The Bloodless Craft: Why Poetry Must Burn
I sent a poem of mine, The Bloodless Craft, to a professor of poetry, asking for his thoughts. What he returned shook me—because it was not only an analysis of my poem, but a reckoning with poetry itself. His words reminded me of something I have long believed: poetry is not whatever one wants it to be. It is art, discipline, and flame.
The poem critiques what I call “academic foam”—verse polished in technique but empty of pulse. These are the poems that march in neat formation, but never lift off the ground. They are flawless in form but bloodless in spirit. The professor confessed he had written such poems himself—careful, measured, technically competent, but missing the urgency that makes poetry necessary.
And this is the heart of the matter: poetry is not meant to be safe. Its purpose is not to impress professors or win approval in workshops. Its purpose is to burn, to move the reader, to strike like lightning. Technique is not the end; it is the vessel that carries passion. Without passion, the vessel is empty.

[DATA EXTRACT]
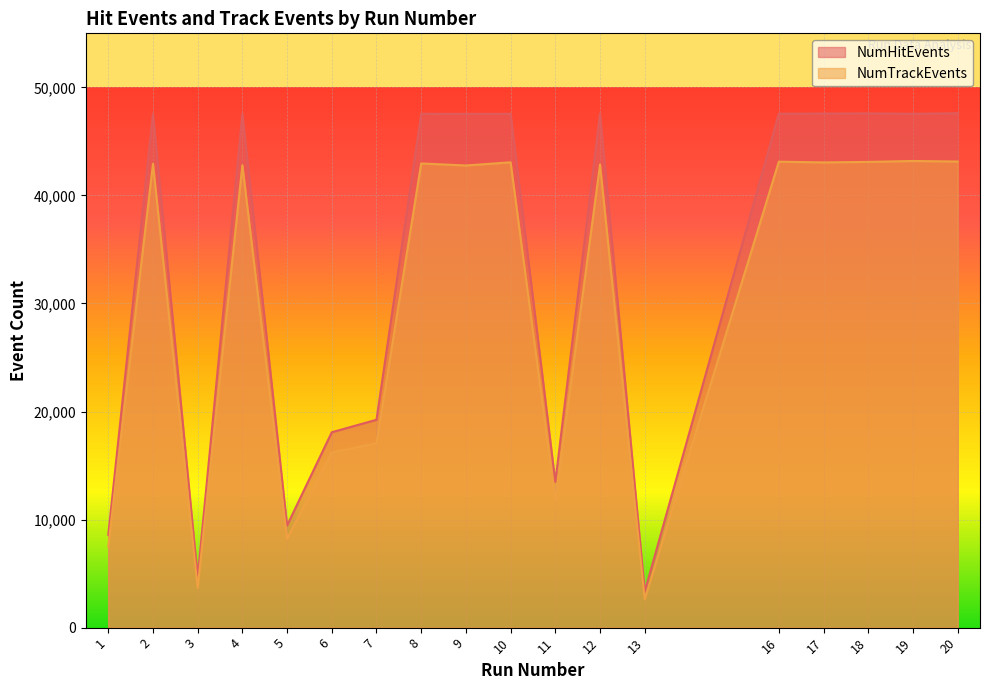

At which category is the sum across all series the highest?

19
---
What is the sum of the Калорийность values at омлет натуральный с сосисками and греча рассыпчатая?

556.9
...
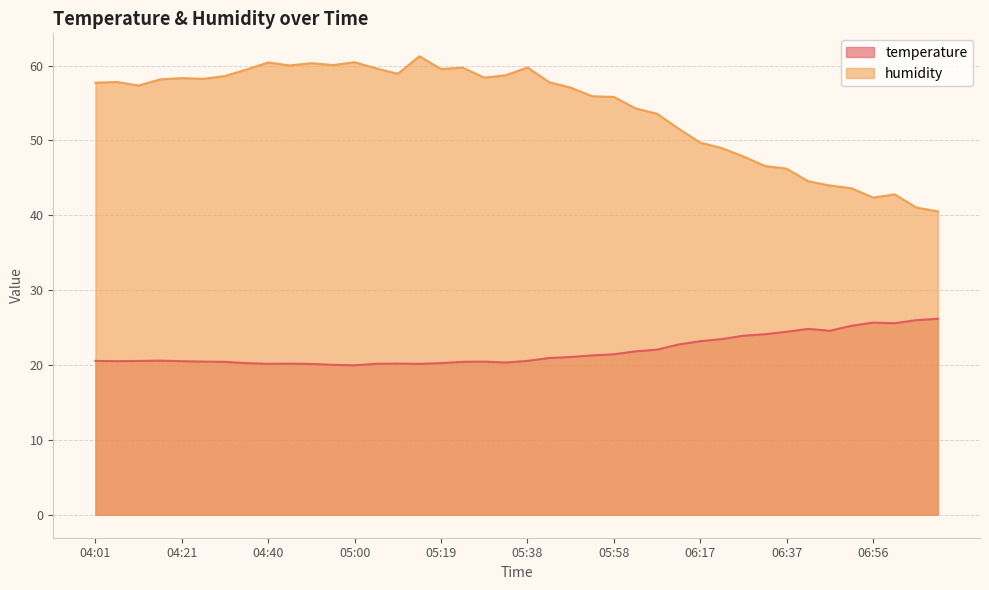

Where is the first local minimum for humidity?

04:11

[BRIEF 1] Rewrite the paragraph of the poetry essay beginning "The poem critiques what I call" in two or three shorter sentences, keeping its main facts.
[BRIEF 2] Repeat word for word the part of the poetry essay that opens with the words containing "The Bloodless Craft: Why" and closes with "makes poetry necessary.".

[ANSWER SECTION 1] The poem attacks "academic foam," meaning verse that is technically polished but lacks pulse, flawless in form yet bloodless in spirit. The professor admitted he had written such careful, competent poems himself, poems missing the urgency that makes poetry necessary.

[ANSWER SECTION 2]
The Bloodless Craft: Why Poetry Must Burn
I sent a poem of mine, The Bloodless Craft, to a professor of poetry, asking for his thoughts. What he returned shook me—because it was not only an analysis of my poem, but a reckoning with poetry itself. His words reminded me of something I have long believed: poetry is not whatever one wants it to be. It is art, discipline, and flame.
The poem critiques what I call “academic foam”—verse polished in technique but empty of pulse. These are the poems that march in neat formation, but never lift off the ground. They are flawless in form but bloodless in spirit. The professor confessed he had written such poems himself—careful, measured, technically competent, but missing the urgency that makes poetry necessary.